I do not know how to thank you for the favor you did me in sending your missionaries to conduct the ordination retreats for my candidates. I assure you they were badly needed, and could not have been sent to any place where they were more needed. They themselves will send you an account of the success of this retreat.5
In the same year, 1643, the ordination retreats were begun by the priests of the Mission in the city of Noyons. The clergy of the local conference wrote to Monsieur Vincent as follows:
If our thanks should match the blessings received, our Company would fail in its duty to thank you sufficiently for the magnificent edification received from your priests in the direction and instruction of our ordinands. We have waited a long time for this blessing from you, but now that our group has experienced for itself the happy results of this service, we find that we lack words to express the sentiments we feel.6
From the pen of a pious member of this same Conference comes a personal letter to Monsieur Vincent:
I would like to be able to find the proper terms to express the consolation and edification we felt at the sight of the candidates, but also of the members of the conference, and particularly the conferences which Monsieur N. of your Congregation gave. He so touched hearts that the gentlemen of the Conference could not stop speaking of it. Among the ordinands, many let it be known beforehand that they wanted nothing to do with the making of a general confession, and especially not to one of your priests. After hearing the conferences they were so moved they openly admitted their bad intentions, and contrary to their original resolution, stated their desire to make their general confession, and to one of the missionaries. This they all did, so moved to tears were they. In my own name, I thank you for your great charity towards us, and in addition I write in the name of these gentlemen. They asked me to tell you how pleased they were at the retreat.7
In May 1644, Monsieur Vincent sent two priests of his Congregation to Chartres at the invitation of Jacques Lescot, then bishop of that city. So blessed was their work for the ordinands that the bishop wrote his thanks in these words:
The two missionaries you did me the honor of sending for the Pentecost ordinations are fine representatives of the clergy. They are upright, learned, capable, careful, and zealous. Thanks be to God, their work was blessed abundantly, for which I, and the entire diocese, are infinitely obliged to you. The people here are well disposed. But we need the help of your charity. Please, Monsieur, I am counting on it, since your charity is so universal and great that you can refuse no one.8
In March 1645, the bishop of Saintes wrote to thank Monsieur Vincent for the priests of the Congregation he had sent for these same retreats. “Our ordinands make them with exceptional blessings, but there is such a demand for places now that we will be hard pressed to accommodate all who want to come.”9
It would take entire volumes to relate in detail all the benefits these retreats produced, wherever they were offered, or to speak of all the graces and blessings received by those who put no obstacle in the way of grace.

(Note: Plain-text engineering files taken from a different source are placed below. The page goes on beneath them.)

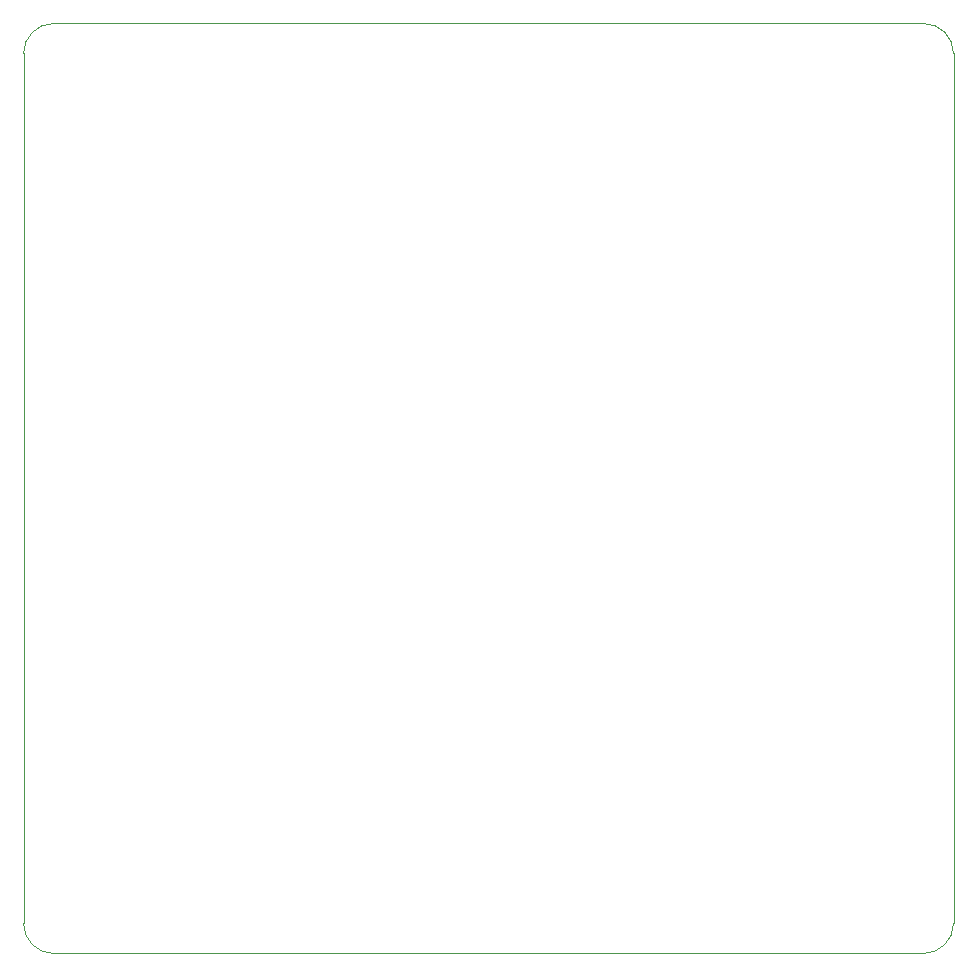
<source format=gbr>
%TF.GenerationSoftware,KiCad,Pcbnew,(6.0.2)*%
%TF.CreationDate,2022-02-25T10:45:33+01:00*%
%TF.ProjectId,CNC_interface,434e435f-696e-4746-9572-666163652e6b,rev?*%
%TF.SameCoordinates,Original*%
%TF.FileFunction,Profile,NP*%
%FSLAX46Y46*%
G04 Gerber Fmt 4.6, Leading zero omitted, Abs format (unit mm)*
G04 Created by KiCad (PCBNEW (6.0.2)) date 2022-02-25 10:45:33*
%MOMM*%
%LPD*%
G01*
G04 APERTURE LIST*
%TA.AperFunction,Profile*%
%ADD10C,0.050000*%
%TD*%
G04 APERTURE END LIST*
D10*
X114300000Y-132080000D02*
X114300000Y-58420000D01*
X190500000Y-134620000D02*
X116840000Y-134620000D01*
X193040000Y-58420000D02*
X193040000Y-132080000D01*
X116840000Y-55880000D02*
X190500000Y-55880000D01*
X114300000Y-132080000D02*
G75*
G03*
X116840000Y-134620000I2540000J0D01*
G01*
X116840000Y-55880000D02*
G75*
G03*
X114300000Y-58420000I0J-2540000D01*
G01*
X190500000Y-134620000D02*
G75*
G03*
X193040000Y-132080000I0J2540000D01*
G01*
X193040000Y-58420000D02*
G75*
G03*
X190500000Y-55880000I-2540000J0D01*
G01*
M02*

</source>
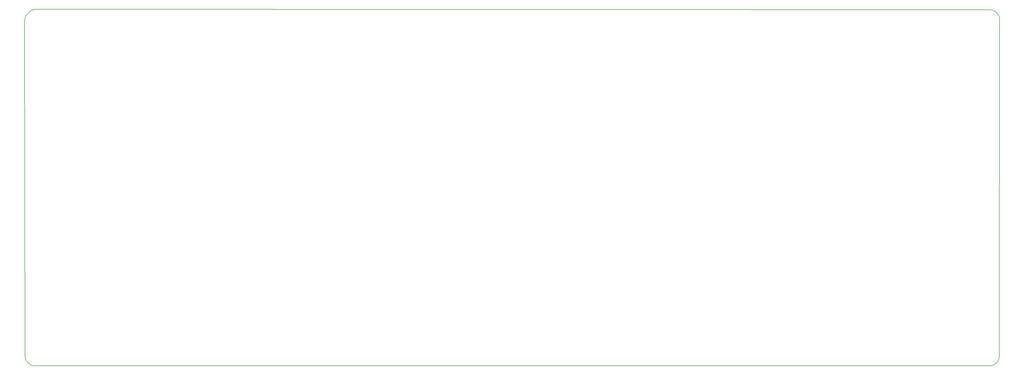
<source format=gm1>
G04 #@! TF.GenerationSoftware,KiCad,Pcbnew,(5.1.8)-1*
G04 #@! TF.CreationDate,2021-04-24T10:28:59+02:00*
G04 #@! TF.ProjectId,crispy-keyboard,63726973-7079-42d6-9b65-79626f617264,rev?*
G04 #@! TF.SameCoordinates,Original*
G04 #@! TF.FileFunction,Profile,NP*
%FSLAX46Y46*%
G04 Gerber Fmt 4.6, Leading zero omitted, Abs format (unit mm)*
G04 Created by KiCad (PCBNEW (5.1.8)-1) date 2021-04-24 10:28:59*
%MOMM*%
%LPD*%
G01*
G04 APERTURE LIST*
G04 #@! TA.AperFunction,Profile*
%ADD10C,0.150000*%
G04 #@! TD*
G04 APERTURE END LIST*
D10*
X358614720Y-177192280D02*
X358675678Y-63137009D01*
X28823660Y-177174500D02*
X28666593Y-64048637D01*
X32128196Y-180468910D02*
G75*
G02*
X28823660Y-177174500I-2536J3302008D01*
G01*
X33025334Y-59696923D02*
X355328220Y-59895740D01*
X355328220Y-59895740D02*
G75*
G02*
X358675678Y-63137009I45479J-3302229D01*
G01*
X355328220Y-180497480D02*
X32128460Y-180467000D01*
X358612925Y-177192280D02*
G75*
G02*
X355328220Y-180497480I-3305264J0D01*
G01*
X28666593Y-64048637D02*
G75*
G02*
X33025334Y-59696923I4259911J91957D01*
G01*
M02*

</source>
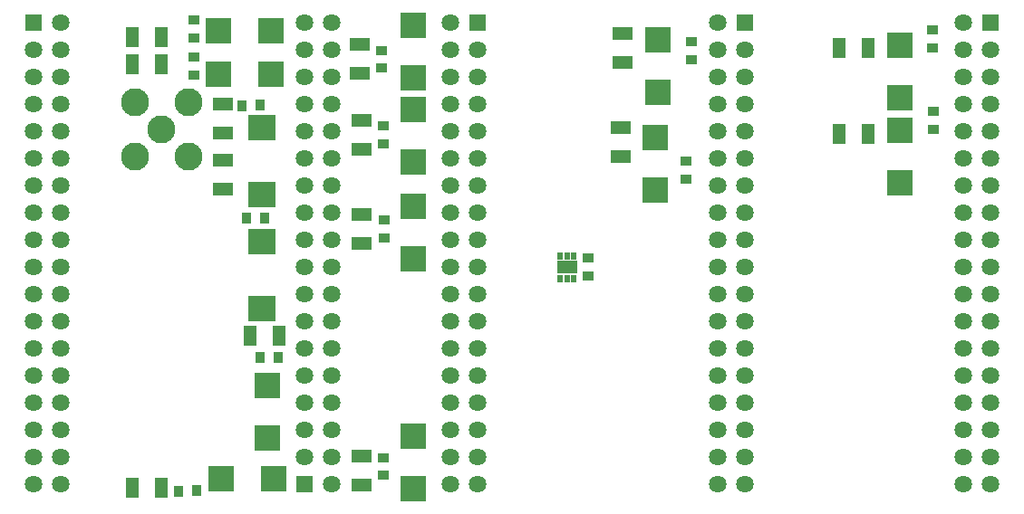
<source format=gts>
G04*
G04 #@! TF.GenerationSoftware,Altium Limited,Altium Designer,22.4.2 (48)*
G04*
G04 Layer_Color=8388736*
%FSLAX25Y25*%
%MOIN*%
G70*
G04*
G04 #@! TF.SameCoordinates,F956CD7A-ACF5-426A-BAEE-EF4E17F90500*
G04*
G04*
G04 #@! TF.FilePolarity,Negative*
G04*
G01*
G75*
%ADD22R,0.10146X0.09752*%
%ADD23R,0.07193X0.04831*%
%ADD24R,0.09358X0.09752*%
%ADD25R,0.04043X0.03650*%
%ADD26R,0.09752X0.09358*%
%ADD27R,0.01878X0.02862*%
%ADD28R,0.04831X0.07193*%
%ADD29R,0.03650X0.04043*%
%ADD30C,0.06406*%
%ADD31R,0.06406X0.06406*%
%ADD32C,0.10343*%
D22*
X-177500Y-80795D02*
D03*
Y-105205D02*
D03*
Y-63205D02*
D03*
Y-38795D02*
D03*
D23*
X-192000Y-30185D02*
D03*
Y-40815D02*
D03*
X-65441Y-90134D02*
D03*
X-192000Y-50685D02*
D03*
Y-61315D02*
D03*
X-45000Y-14815D02*
D03*
Y-4185D02*
D03*
X-141000Y-159685D02*
D03*
Y-170315D02*
D03*
Y-81315D02*
D03*
Y-70685D02*
D03*
Y-46815D02*
D03*
Y-36185D02*
D03*
X-141500Y-8185D02*
D03*
Y-18815D02*
D03*
X-45500Y-38685D02*
D03*
Y-49315D02*
D03*
D24*
X-122000Y-20291D02*
D03*
Y-1000D02*
D03*
Y-171646D02*
D03*
Y-152354D02*
D03*
Y-67854D02*
D03*
Y-87146D02*
D03*
Y-51291D02*
D03*
Y-32000D02*
D03*
X-33000Y-42354D02*
D03*
Y-61646D02*
D03*
X-32000Y-6354D02*
D03*
Y-25646D02*
D03*
X-175500Y-133854D02*
D03*
Y-153146D02*
D03*
X57000Y-39854D02*
D03*
Y-59146D02*
D03*
Y-8354D02*
D03*
Y-27646D02*
D03*
D25*
X-132500Y-79228D02*
D03*
X-132539Y-72693D02*
D03*
X-202539Y807D02*
D03*
X-202500Y-5728D02*
D03*
X-202461Y-19307D02*
D03*
X-202500Y-12772D02*
D03*
X-132961Y-166807D02*
D03*
X-133000Y-160272D02*
D03*
X-133039Y-38193D02*
D03*
X-133000Y-44728D02*
D03*
X-133461Y-16807D02*
D03*
X-133500Y-10272D02*
D03*
X-57539Y-86693D02*
D03*
X-57500Y-93228D02*
D03*
X-21539Y-51193D02*
D03*
X-21500Y-57728D02*
D03*
X-19539Y-7193D02*
D03*
X-19500Y-13728D02*
D03*
X69539Y-39307D02*
D03*
X69500Y-32772D02*
D03*
X69039Y-9307D02*
D03*
X69000Y-2772D02*
D03*
D26*
X-174354Y-3000D02*
D03*
X-193646D02*
D03*
Y-19000D02*
D03*
X-174354D02*
D03*
X-192646Y-168000D02*
D03*
X-173354D02*
D03*
D27*
X-68000Y-94268D02*
D03*
X-65441D02*
D03*
X-62882D02*
D03*
Y-86000D02*
D03*
X-65441D02*
D03*
X-68000D02*
D03*
D28*
X-225315Y-5500D02*
D03*
X-214685D02*
D03*
X-225315Y-15500D02*
D03*
X-214685D02*
D03*
X-225130Y-171500D02*
D03*
X-214500D02*
D03*
X-181815Y-115500D02*
D03*
X-171185D02*
D03*
X34685Y-41000D02*
D03*
X45315D02*
D03*
X34685Y-9500D02*
D03*
X45315D02*
D03*
D29*
X-184807Y-30539D02*
D03*
X-178272Y-30500D02*
D03*
X-183307Y-72039D02*
D03*
X-176772Y-72000D02*
D03*
X-171693Y-123461D02*
D03*
X-178228Y-123500D02*
D03*
X-208307Y-172539D02*
D03*
X-201772Y-172500D02*
D03*
D30*
X-152087Y0D02*
D03*
X-162087D02*
D03*
X-152087Y-10000D02*
D03*
X-162087D02*
D03*
X-152087Y-20000D02*
D03*
X-162087D02*
D03*
X-152087Y-30000D02*
D03*
X-162087D02*
D03*
X-152087Y-40000D02*
D03*
X-162087D02*
D03*
X-152087Y-50000D02*
D03*
X-162087D02*
D03*
X-152087Y-60000D02*
D03*
X-162087D02*
D03*
X-152087Y-70000D02*
D03*
X-162087D02*
D03*
X-152087Y-80000D02*
D03*
X-162087D02*
D03*
X-152087Y-90000D02*
D03*
X-162087D02*
D03*
X-152087Y-100000D02*
D03*
X-162087D02*
D03*
X-152087Y-110000D02*
D03*
X-162087D02*
D03*
X-152087Y-120000D02*
D03*
X-162087D02*
D03*
X-152087Y-130000D02*
D03*
X-162087D02*
D03*
X-152087Y-140000D02*
D03*
X-162087D02*
D03*
X-152087Y-150000D02*
D03*
X-162087D02*
D03*
X-152087Y-160000D02*
D03*
X-162087D02*
D03*
X-152087Y-170000D02*
D03*
X80551Y0D02*
D03*
Y-10000D02*
D03*
Y-20000D02*
D03*
X-261772Y-160000D02*
D03*
X-251772D02*
D03*
X-261772Y-170000D02*
D03*
X-251772D02*
D03*
X80551D02*
D03*
X90551D02*
D03*
X80551Y-160000D02*
D03*
X90551Y-130000D02*
D03*
X80551Y-90000D02*
D03*
X90551Y-70000D02*
D03*
Y-50000D02*
D03*
Y-40000D02*
D03*
Y-30000D02*
D03*
Y-20000D02*
D03*
Y-10000D02*
D03*
X-98425Y-90000D02*
D03*
X-108425D02*
D03*
X-98425Y-100000D02*
D03*
Y-110000D02*
D03*
Y-120000D02*
D03*
Y-130000D02*
D03*
Y-140000D02*
D03*
Y-150000D02*
D03*
Y-160000D02*
D03*
Y-170000D02*
D03*
X0Y-10000D02*
D03*
Y-20000D02*
D03*
Y-30000D02*
D03*
Y-40000D02*
D03*
Y-50000D02*
D03*
Y-60000D02*
D03*
Y-70000D02*
D03*
Y-80000D02*
D03*
Y-90000D02*
D03*
Y-100000D02*
D03*
Y-110000D02*
D03*
Y-120000D02*
D03*
Y-130000D02*
D03*
X-10000D02*
D03*
X0Y-140000D02*
D03*
Y-150000D02*
D03*
Y-160000D02*
D03*
Y-170000D02*
D03*
X-261772Y-120000D02*
D03*
X-251772D02*
D03*
X-261772Y-130000D02*
D03*
X-251772D02*
D03*
X80551Y-30000D02*
D03*
Y-40000D02*
D03*
Y-50000D02*
D03*
X90551Y-60000D02*
D03*
X80551D02*
D03*
Y-70000D02*
D03*
X90551Y-80000D02*
D03*
X80551D02*
D03*
X90551Y-90000D02*
D03*
Y-100000D02*
D03*
X80551D02*
D03*
X90551Y-110000D02*
D03*
X80551D02*
D03*
X90551Y-120000D02*
D03*
X80551D02*
D03*
Y-130000D02*
D03*
X90551Y-140000D02*
D03*
X80551D02*
D03*
X90551Y-150000D02*
D03*
X80551D02*
D03*
X90551Y-160000D02*
D03*
X-10000Y-170000D02*
D03*
Y-160000D02*
D03*
Y-150000D02*
D03*
Y-140000D02*
D03*
Y-120000D02*
D03*
Y-110000D02*
D03*
Y-100000D02*
D03*
Y-90000D02*
D03*
Y-80000D02*
D03*
Y-70000D02*
D03*
Y-60000D02*
D03*
Y-50000D02*
D03*
Y-40000D02*
D03*
Y-30000D02*
D03*
Y-20000D02*
D03*
Y-10000D02*
D03*
Y0D02*
D03*
X-108425Y-170000D02*
D03*
Y-160000D02*
D03*
Y-150000D02*
D03*
Y-140000D02*
D03*
Y-130000D02*
D03*
Y-120000D02*
D03*
Y-110000D02*
D03*
Y-100000D02*
D03*
Y-80000D02*
D03*
X-98425D02*
D03*
X-108425Y-70000D02*
D03*
X-98425D02*
D03*
X-108425Y-60000D02*
D03*
X-98425D02*
D03*
X-108425Y-50000D02*
D03*
X-98425D02*
D03*
X-108425Y-40000D02*
D03*
X-98425D02*
D03*
X-108425Y-30000D02*
D03*
X-98425D02*
D03*
X-108425Y-20000D02*
D03*
X-98425D02*
D03*
X-108425Y-10000D02*
D03*
X-98425D02*
D03*
X-108425Y0D02*
D03*
X-251772Y-150000D02*
D03*
X-261772D02*
D03*
X-251772Y-140000D02*
D03*
X-261772D02*
D03*
X-251772Y-110000D02*
D03*
X-261772D02*
D03*
X-251772Y-100000D02*
D03*
X-261772D02*
D03*
X-251772Y-90000D02*
D03*
X-261772D02*
D03*
X-251772Y-80000D02*
D03*
X-261772D02*
D03*
X-251772Y-70000D02*
D03*
X-261772D02*
D03*
X-251772Y-60000D02*
D03*
X-261772D02*
D03*
X-251772Y-50000D02*
D03*
X-261772D02*
D03*
X-251772Y-40000D02*
D03*
X-261772D02*
D03*
X-251772Y-30000D02*
D03*
X-261772D02*
D03*
X-251772Y-20000D02*
D03*
X-261772D02*
D03*
X-251772Y-10000D02*
D03*
X-261772D02*
D03*
X-251772Y0D02*
D03*
D31*
X-162087Y-170000D02*
D03*
X90551Y0D02*
D03*
X0D02*
D03*
X-98425D02*
D03*
X-261772D02*
D03*
D32*
X-204724Y-29528D02*
D03*
X-224410D02*
D03*
Y-49213D02*
D03*
X-204724D02*
D03*
X-214567Y-39370D02*
D03*
M02*

</source>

This appeared even in their exterior deportment after their ordination in their changed life and in the practice of all the priestly virtues. It is enough to say that because of lack of workers Monsieur Vincent was unable to respond to each of the bishops of the kingdom for priests to conduct the ordination retreats in their dioceses. This general approval is an obvious tribute to the excellence and usefulness of the retreats.